____ Provided text
Is there anything described in the file that you were not expecting (e.g.
unexpected constraint equations appear)?
In
particular check MATERIAL PROPERTIES.
 Check the current
software problems/ limitations list
for any known issues which could be causing your problem.
 If you encounter a problem do not suppress the data input printout with
OPTIONS 44 and 45.
 Carry out your own QA check on your model (see below).
Thorough checking leads to greater efficiency, productivity
and hence profitability. Users should create their own set of QA checks that will be particular to the type of
analyses for which they are responsible. The following are some of checks undertaken by the
consultancy department at LUSAS UK when carrying out an analysis for a
client, giving a general guide as to the sort of checks that should be
included.
PreAnalysis Checks
ALL ANALYSIS TYPES
 Check consistency of coordinate systems between the finite element model
and the engineering drawing.
 Check key drawing dimensions against coordinates of respective points in
the model.
 Check mesh for cracks and voids. Checks for cracks must be made to ensure that the features form a continuous structure.
Doubleclick on the Mesh layer to display its properties. Click on outline only and press the Apply button to drawn the outline of the mesh only. Select the Geometry layer and delete it to hide the geometry from the current window.
For further information search the online manuals for 'How to visualise and fix cracks in the mesh'.
 Check the material and geometric assignments are
correct. To visualise the assignments:
 Double click on Geometry in the tree view to get
Geometry properties
 Tick on the solid box
 Choose: Colour by: Assigned attributes
 Click on Set... and choose material
(or other attributes) in the obtained menu.
________
____ Data excerpts
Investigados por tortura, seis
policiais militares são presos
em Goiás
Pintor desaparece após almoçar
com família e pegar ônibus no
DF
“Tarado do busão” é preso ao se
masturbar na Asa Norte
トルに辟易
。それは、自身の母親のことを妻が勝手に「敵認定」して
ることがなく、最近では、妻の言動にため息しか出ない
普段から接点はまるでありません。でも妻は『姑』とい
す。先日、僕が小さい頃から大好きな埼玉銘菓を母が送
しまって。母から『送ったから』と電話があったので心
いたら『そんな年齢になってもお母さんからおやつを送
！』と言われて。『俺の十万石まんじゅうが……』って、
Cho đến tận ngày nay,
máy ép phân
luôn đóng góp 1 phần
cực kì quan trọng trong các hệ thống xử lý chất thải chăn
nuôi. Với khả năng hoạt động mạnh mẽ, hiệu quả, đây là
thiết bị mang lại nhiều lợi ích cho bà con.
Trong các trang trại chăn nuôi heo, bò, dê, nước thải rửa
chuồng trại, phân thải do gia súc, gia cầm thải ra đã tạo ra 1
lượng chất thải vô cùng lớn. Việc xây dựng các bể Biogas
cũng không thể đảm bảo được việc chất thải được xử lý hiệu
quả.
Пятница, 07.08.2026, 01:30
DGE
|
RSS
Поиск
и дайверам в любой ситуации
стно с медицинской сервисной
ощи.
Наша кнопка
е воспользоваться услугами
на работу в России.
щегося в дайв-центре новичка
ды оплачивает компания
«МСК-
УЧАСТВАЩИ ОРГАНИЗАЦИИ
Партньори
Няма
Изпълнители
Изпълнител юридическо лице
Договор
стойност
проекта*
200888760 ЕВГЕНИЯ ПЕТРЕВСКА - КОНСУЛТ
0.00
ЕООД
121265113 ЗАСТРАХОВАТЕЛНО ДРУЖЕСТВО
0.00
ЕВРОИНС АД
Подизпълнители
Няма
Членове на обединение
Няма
________
* Your goal: Please resume the text on quality checks for finite element models, starting right after its last sentence. These records were taken from a separate source.

* Output:
This will
then give a colour coded display of elements which have been assigned the same
attributes.
 Check for consistent
units. i.e. comply with one system of units. [N,m,kg,s]
is a consistent set of units [N,mm,kg,s] is not!
 Check correct orientation of beam properties. Double
click on Mesh in the tree view and tick on Show element Axes check box.
 Check correct loads and boundary conditions are
applied. Use attributes in the layers tree view and also Load case
properties > Assignments.
 Check element thicknesses against drawing (plates/shells).
See item 4 for plotting procedure.
 Check reversed normals for plates/shells. Use 'Show element
axes' or 'Show normals' in Mesh properties.
 Check element shapes for aspect
ratio/skew/warp/taper/curvature/central
mid side nodes. Warning messages are given in the output file.
 Check for duplicate nodes and elements. Warning messages are given in the
output file. You might need to SET OPTION 2 via command bar to see all
the warnings.
 Check adequate mesh density is being used. A
sensitivity analysis might be performed for this purpose.
 Check output control gives sufficient checkout information in output
file (e.g. reactions).
 Pilot analysis on crude model to check load paths and equilibrium.
 Compare finite element results with estimates of stress/deflection from
hand calculations if possible.
 Keep an up to date log book, with adequate plots to
cover all parts of the model. Set up an adequate reference system to select individual
regions of the model. Use Groups facility in Modeller which can be accessed
via Geometry > Group menu.
DYNAMIC ANALYSIS TYPES
 Obtain an estimate of the first natural frequency of the model by hand
calculations if possible.
 Preliminary linear static analysis. It is always best to do this first
and no time is really wasted as the data file can easily be converted for the dynamic
analysis.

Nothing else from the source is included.